Mercifully, such Mafia opera-staging sub-clichés as switchblade knives drawn as singers threaten with their “swords” are not among Ms. Rettmer’s whims. She’d rather toss the furniture or set off clouds of incense to simulate Venetian fog. Freed of the censors of 1833 and the “ew” factor that once inhibited opera audiences, Rettmer has placed Lucrezia in a see-through dress that would appall Carmela Soprano and has permitted Gennaro to be inspired by lust in their first chatty encounter. The singers are game, but Donizetti’s music delicately sidesteps the issues Rettmer seems determined to raise. I’m not sure raising them adds to the drama’s fabric.

The staging is well-served by the snazzy costumes of Rachel Dainer-Best, who puts men in eye-popping suitings and women in whorish banglery. That fits the devil-take-the-hindmost gangster milieu, perhaps, but Ms. Parisi’s heels are a few inches too high for safety, even if she does sing well in them.

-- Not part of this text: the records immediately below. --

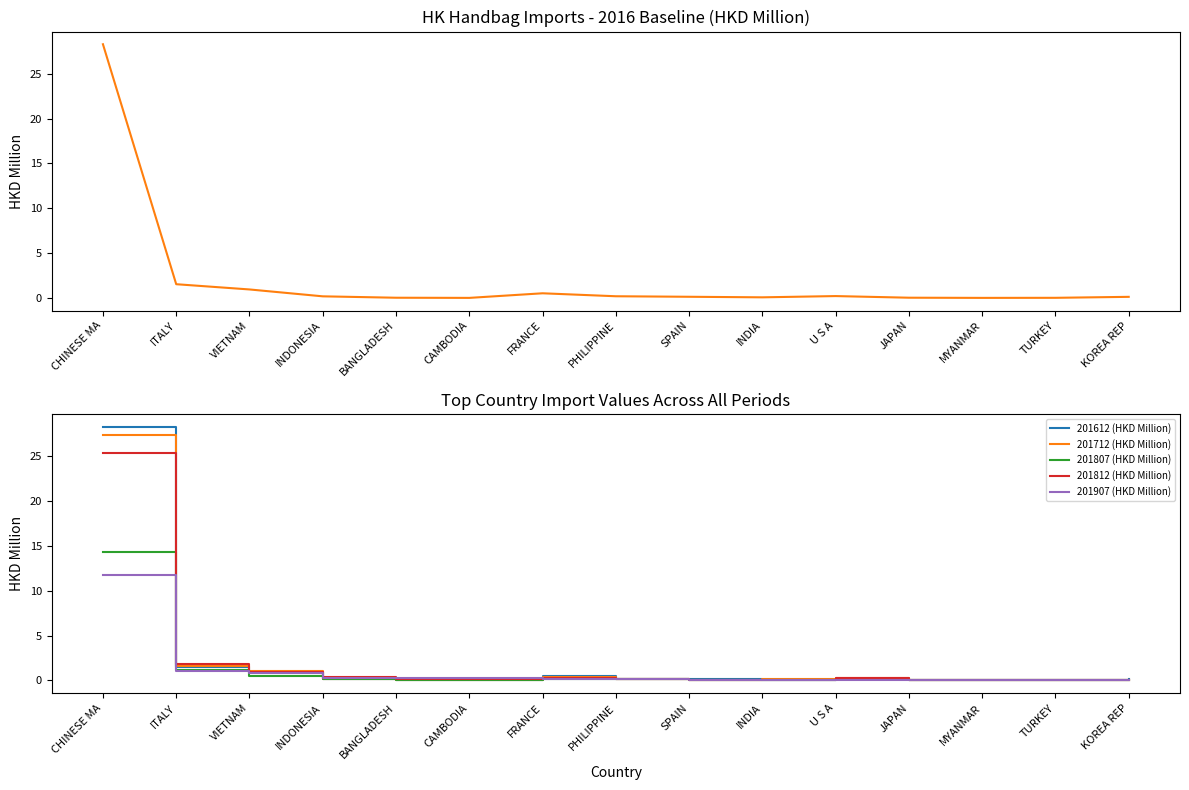

Between CHINESE MA and FRANCE, which series saw the biggest shift?

201612 (HKD Million)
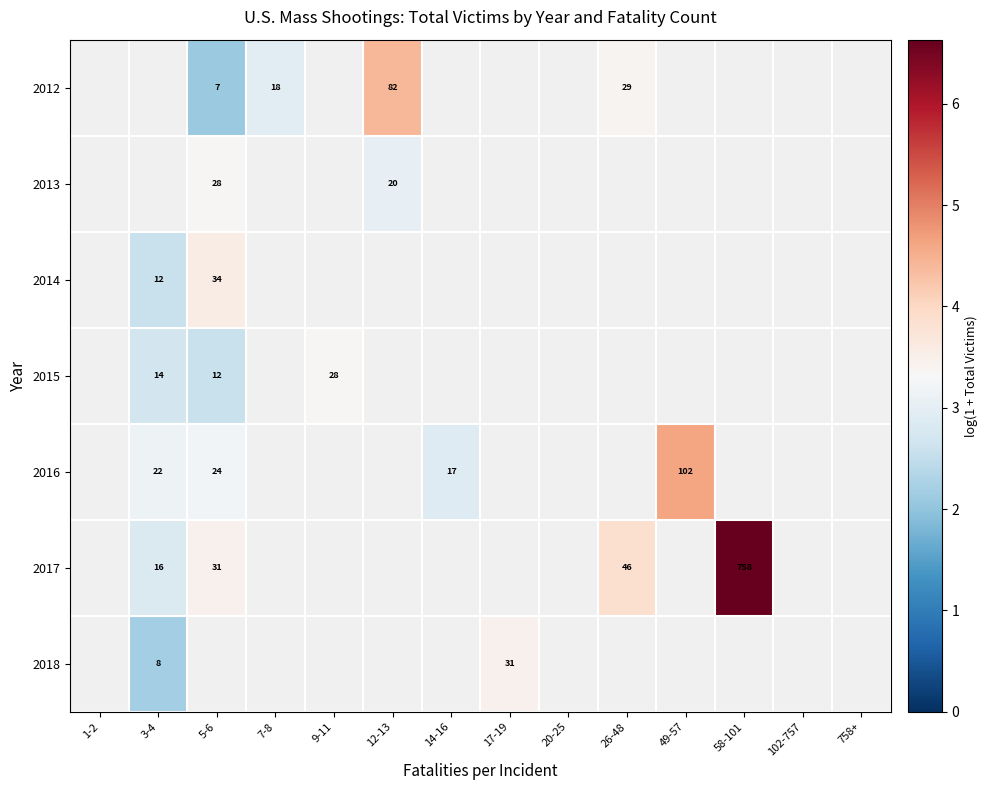

Count the number of data series in this chart.

7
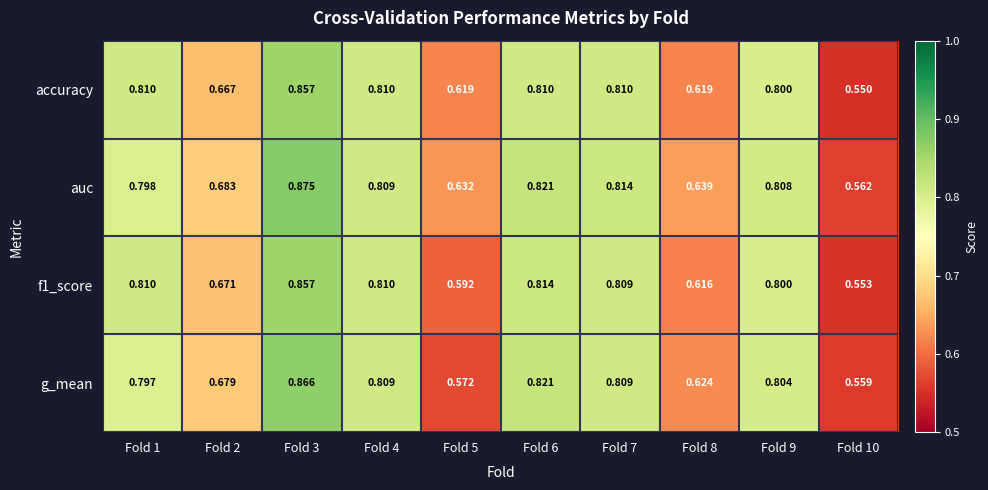

Which series has the largest range (max minus min)?

auc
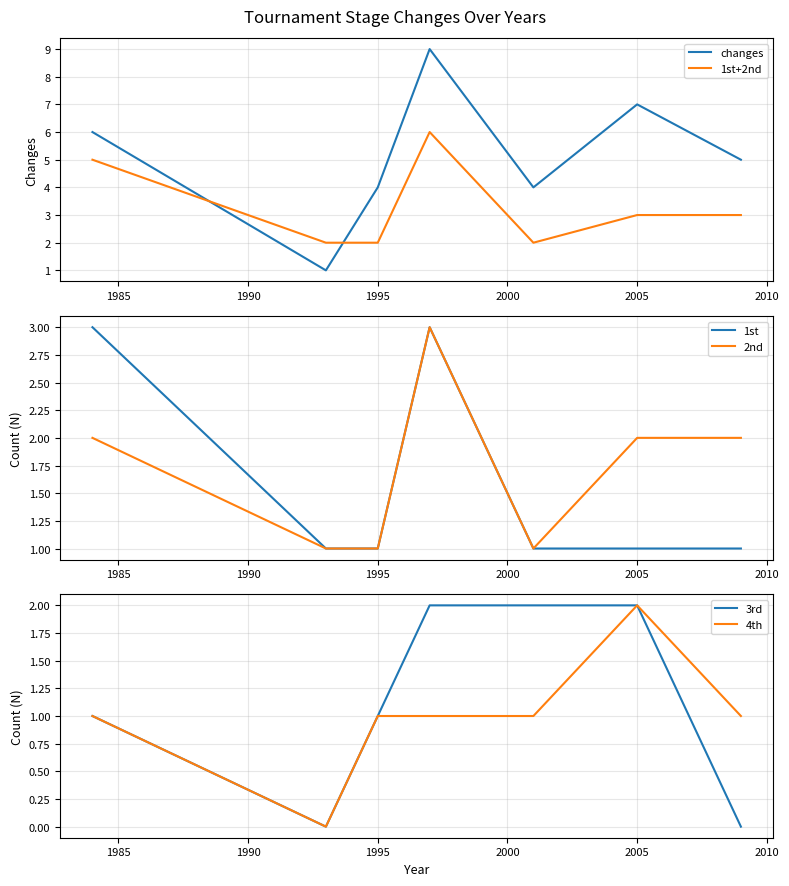

The 4th series shows 1 at 2010. True or false?

True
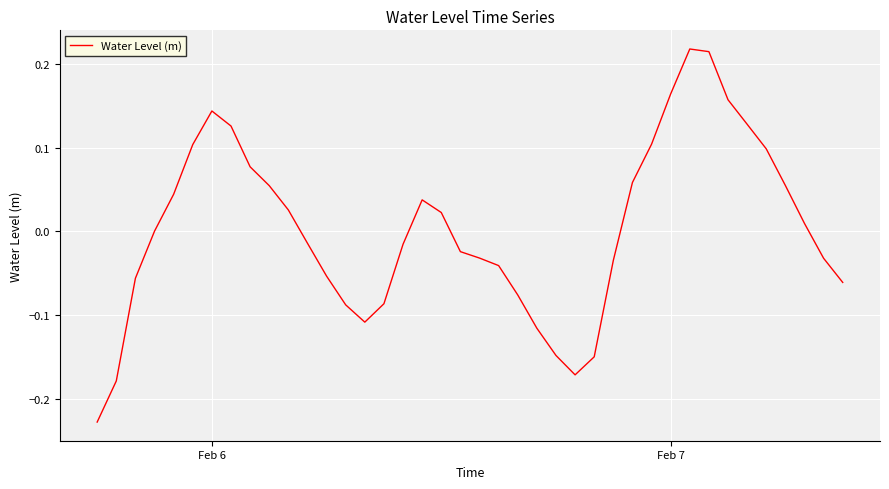

What is the difference between the maximum and minimum values?

0.4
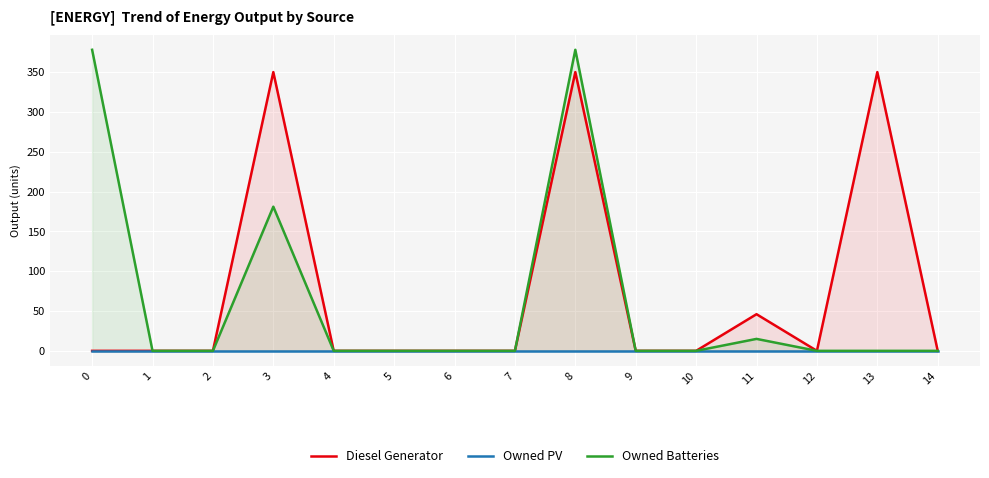

At how many categories does at least one series exceed 181?

4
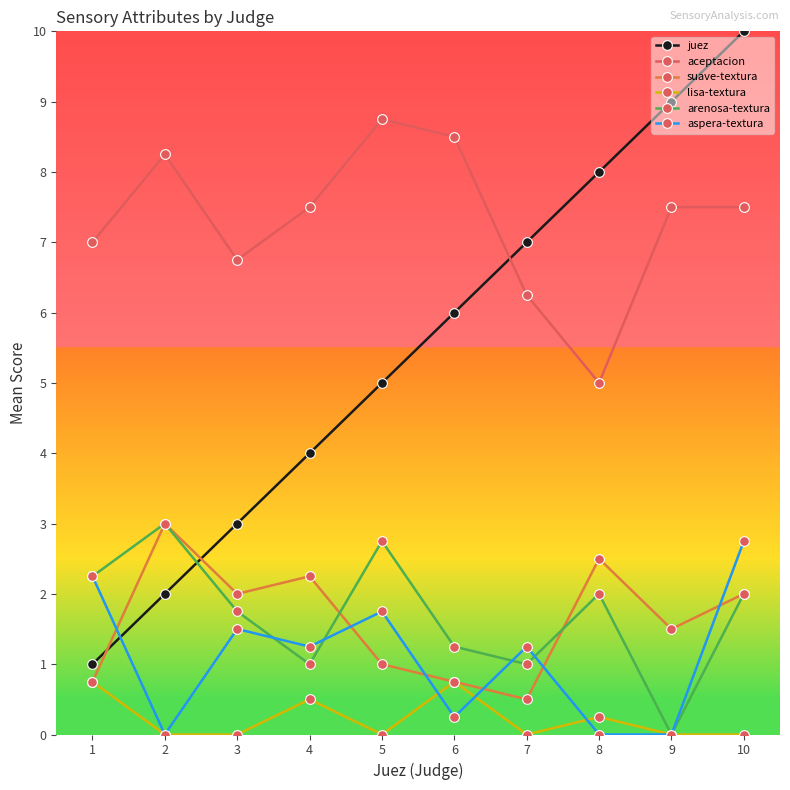

True or false: lisa-textura has more than 1 interior local peaks.

True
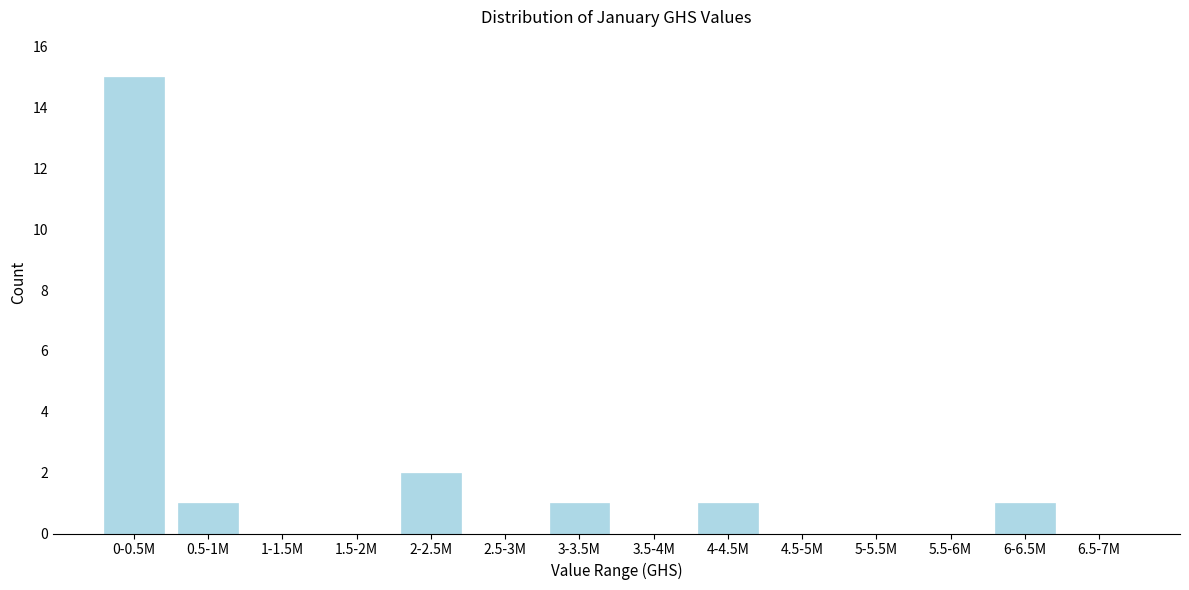

Reading right to left, list all the values displayed in this chart.

6.5-7M=0	6-6.5M=1	5.5-6M=0	5-5.5M=0	4.5-5M=0	4-4.5M=1	3.5-4M=0	3-3.5M=1	2.5-3M=0	2-2.5M=2	1.5-2M=0	1-1.5M=0	0.5-1M=1	0-0.5M=15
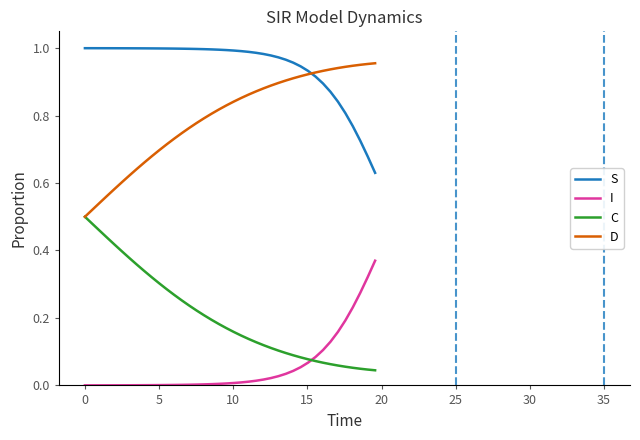

Rank the series by their maximum value, from highest to lowest.

S, D, C, I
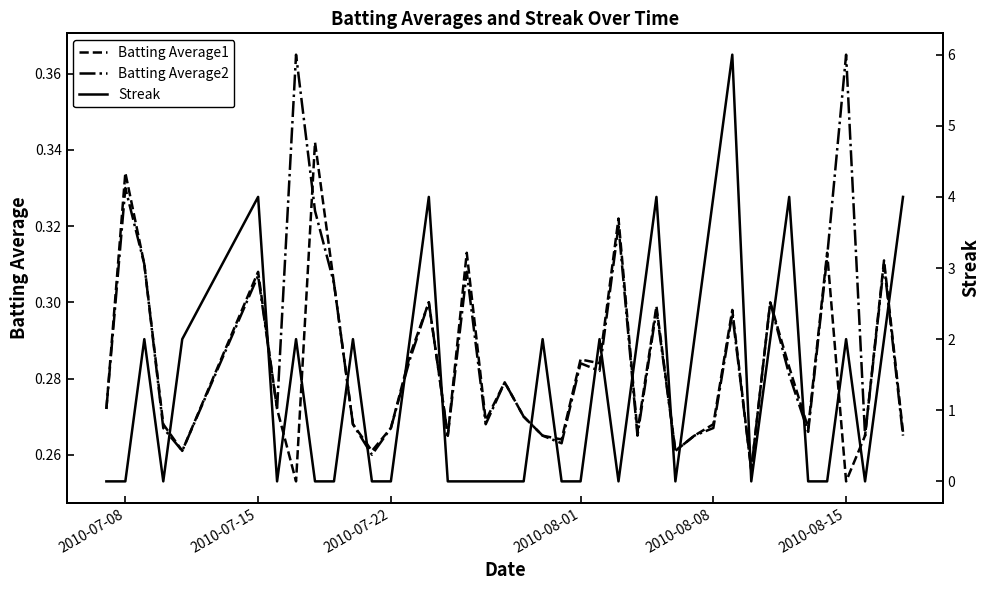

What is the label of the 6th point from the left?

2010-07-15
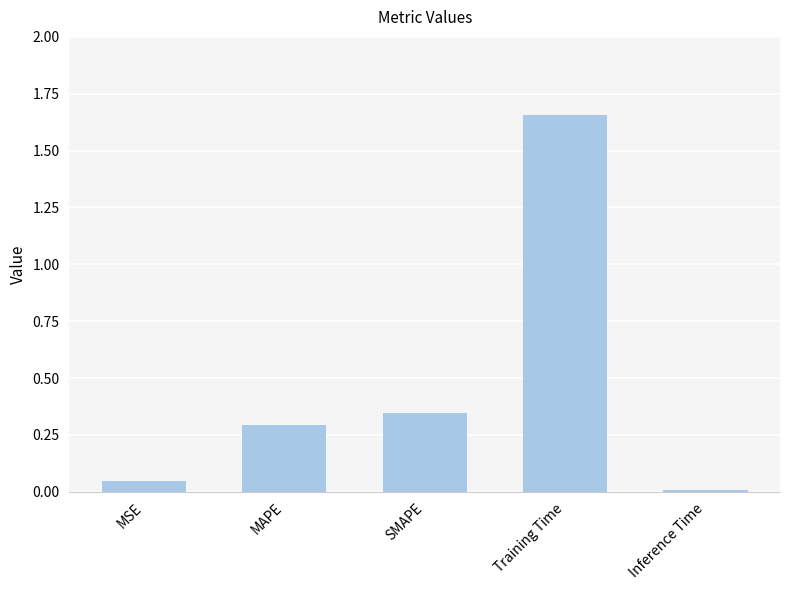

The chart shows a value of 0.2 at MAPE. True or false?

False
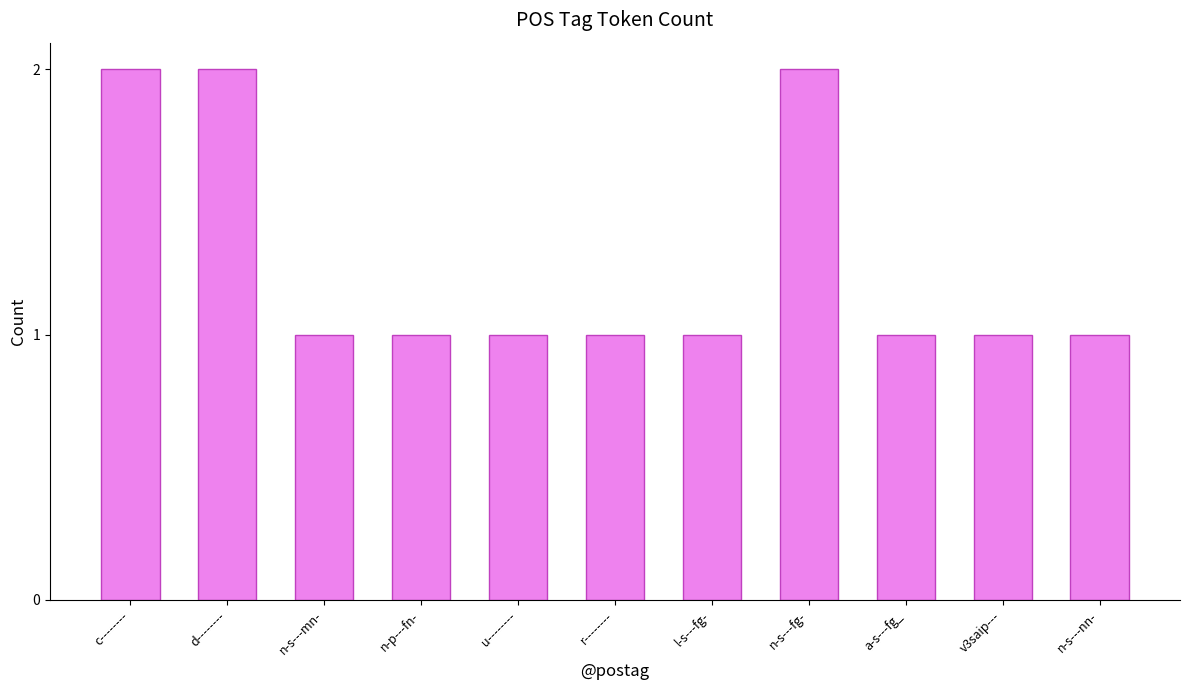

The value at l-s---fg- is 1. True or false?

True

Melissa Collom sings Gennaro’s bosom pal, Maffio—a trouser role that has become a woman in skirts, which makes her an odd battlefield companion and turns their buddy duet in an erotic direction. Collom produced many gorgeous phrases in both mezzo and contralto ranges, and the famous Brindisi gave her no trouble, but her intonation was not always ideal. It’s a very beautiful, womanly voice, but I wonder if she can continue to handle so broad a territory.

Gennaro is sung by Nikhil Navkal, slim, handsome and curly-headed, with an exciting full-bodied tenor, plangent and endearing in the prologue, gruffer when confusion, torture and a snoot-full of arsenic turn him bitter. The part’s very highest notes may be a stretch for him, but he produces an enjoyable “ping” and lyricism of a highly promising order. Among the minor roles, all effectively cast, tenor Michael Kuhn distinguished himself with many agreeable phrases as Alfonso’s factotum, Rustighello.

Considering the rather awkward shape of LightSpace, the four separate clumps of audience (most of them, be warned, on backless benches) and the requirements the action made on the singers’ attention, conductor Sean Kelly had his work cut out, supporting them and following their rhythms while maintaining the momentum of a very direct score. The tension did not slacken from the first timpani drum roll, and the few cuts were of no importance. (I never did like Lucrezia’s first cabaletta.)

One problem that did affect the sound of the show was the balance of the instruments: Twelve strings among twenty-eight in an opera that (like Lucrezia—and also Lucia) makes heavy use of brass to set the gloomy but romantic scene, is simply not enough of a cushion. The winds were top-heavy without strings to underpin them.

Small objections in an evening of ardent singing and non-stop drama—and the delight of joining a house packed with so many young, hip and eager opera-goers. The remaining performances are going fast. You would be well advised to get into one.